::: EXERCISE DATA
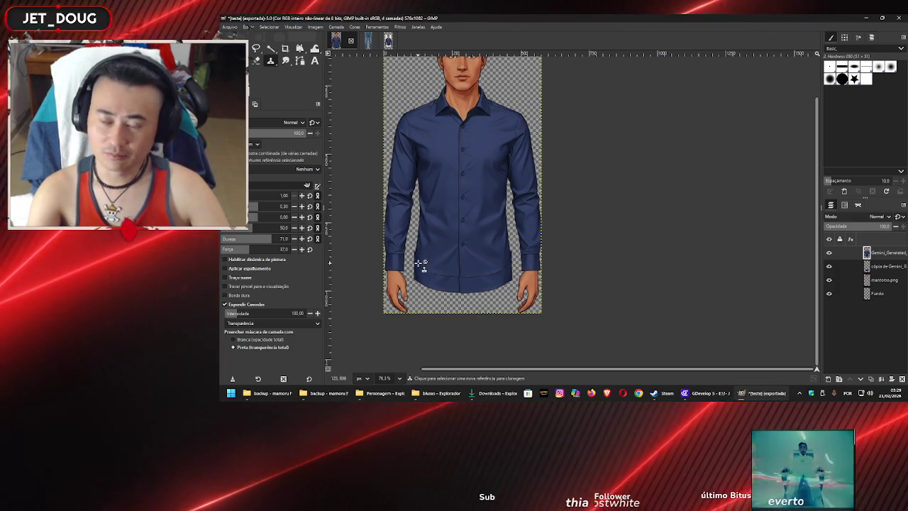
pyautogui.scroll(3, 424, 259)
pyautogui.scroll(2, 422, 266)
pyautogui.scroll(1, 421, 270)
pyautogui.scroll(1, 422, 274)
::::::
::: EXERCISE DATA
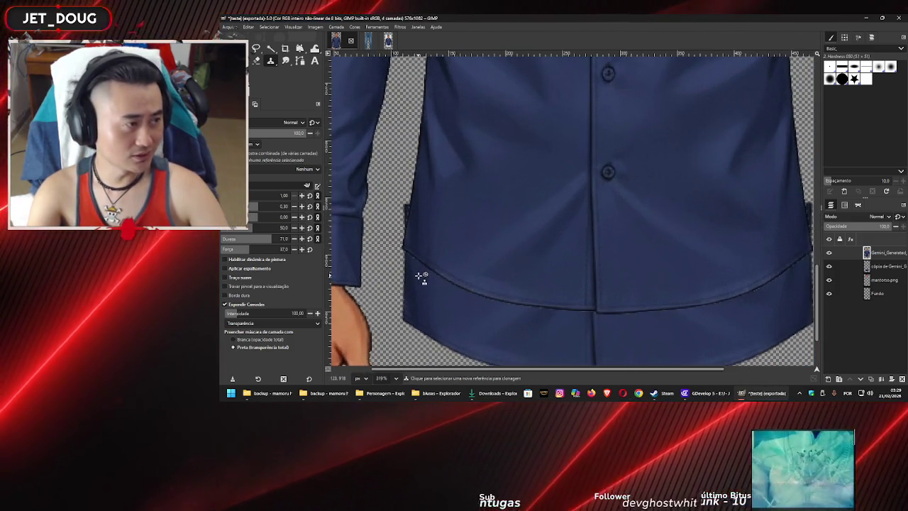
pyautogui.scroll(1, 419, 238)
::::::
• [WHAT TO WORK ON]
All lines in the listing above between the line with "pyautogui.scroll(3, 424, 259)" and the line with "pyautogui.scroll(1, 422, 274)", inclusive, should be set down exactly, and no line outside that range.

• [SOLUTION TO THIS EXERCISE]
pyautogui.scroll(3, 424, 259)
pyautogui.scroll(2, 422, 266)
pyautogui.scroll(1, 421, 270)
pyautogui.scroll(1, 422, 274)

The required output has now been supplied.